OFFERED WITHOUT RESERVE
Chassis #: TT25031
Est. 90 bhp, 1,622 cc OHV inline four-cylinder engine (MG), four-speed manual transmission, coil spring independent front suspension, live rear axle with semi-elliptic leaf springs, and four-wheel hydraulic drum brakes. Wheelbase: 84"
- Timeless razor edge styling
- Modern British power train
- One of the rarest American imports
It seemed like a good idea at the time. Americans were warming up to imported cars, British cars in particular. In 1948, Austin sold 8,610 cars in the United States, most of them the appealing little Devon sedan. In fact, Austin kept its lead until 1951, rivaled only by the English Ford.
The Triumph Motor Company had been selling a pleasingly plump rumble-seat roadster and a razor-edge Renown saloon from 1946, neither one in substantial numbers. No doubt envying Austin, Triumph determined to produce a product that would appeal especially to the New World. Taking the razor edge into the 1950s idiom, they slab-sided it and scaled it down.
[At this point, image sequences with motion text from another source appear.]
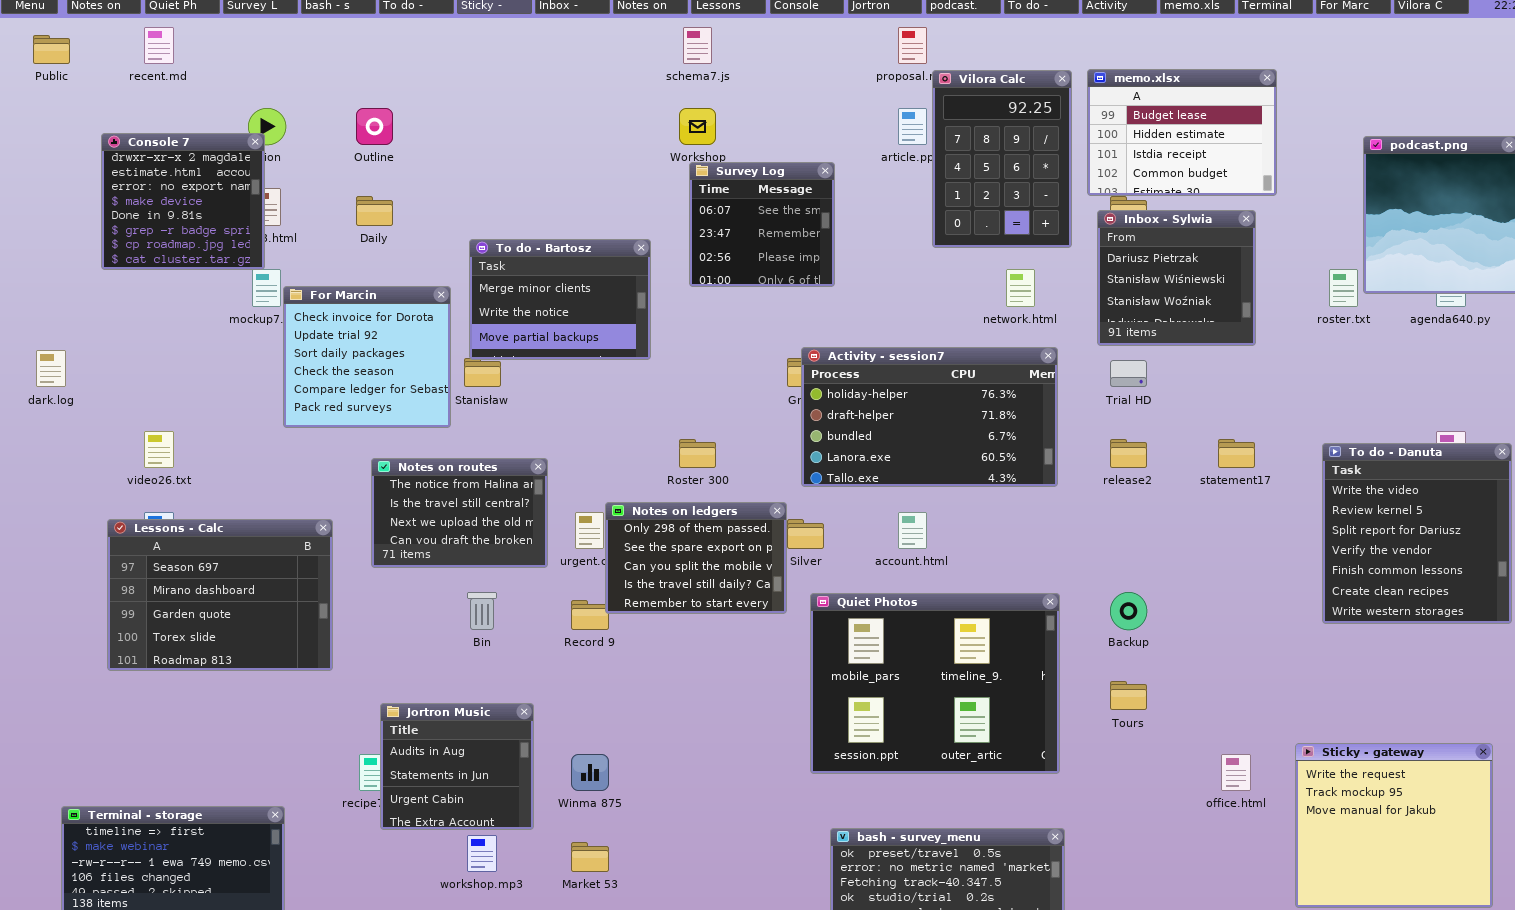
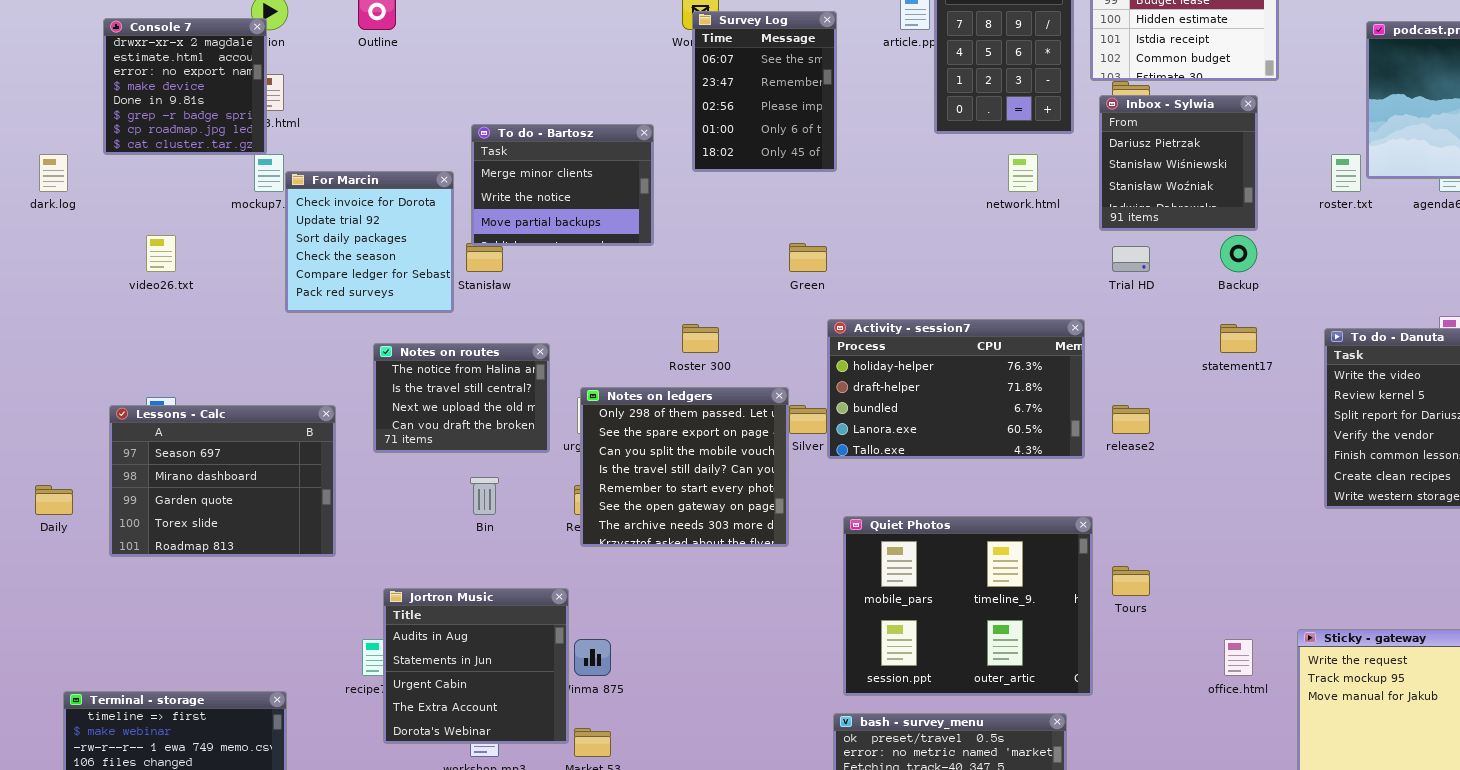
Survey Log: [689,162,835,287] -> [692,11,837,172], resized
Daily: [356,196,393,226] -> [35,485,73,515], moved
Activity - session7: [801,347,1058,487] -> [827,319,1085,459], moved
dark.log: [36,350,66,387] -> [39,154,68,192], moved
video26.txt: [144,431,174,468] -> [146,235,176,272], moved
release2: [1110,439,1147,468] -> [1112,405,1150,434], moved
Notes on ledgers: [605,502,787,614] -> [580,387,789,547], resized
Backup: [1110,592,1147,630] -> [1220,235,1257,272], moved
Quiet Photos: [810,593,1060,774] -> [843,516,1093,696], moved
Jortron Music: [380,703,534,830] -> [383,588,569,744], resized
The two-door Triumph Mayflower debuted late in 1949. Its three-speed column shift was intended to appeal to Americans and its 1,247 cc L-head four to be economical. The Mayflower, however, did not prove appealing to Mayflower descendants and was laid to rest three years later. It is estimated that no more than 200 of the 34,000 built were sold in its intended American market.
This Mayflower has been given a shot of adrenalin, courtesy of a 1,622 cc overhead-valve engine from an MGA. The MG four-speed gearbox, with floor shifter, accompanies the engine. It is fitted with Yankee accessory directional signals and a modern radio. It has a 78 rpm Victrola installed in the trunk, running from battery voltage, and a selection of records and a fur lap robe are included. The car had a new battery in April 2010, and a file of pertinent records and two books are included in the sale. A true time warp, it was, according to the owner, the New York show car and clearly demonstrates what those postwar American customers missed.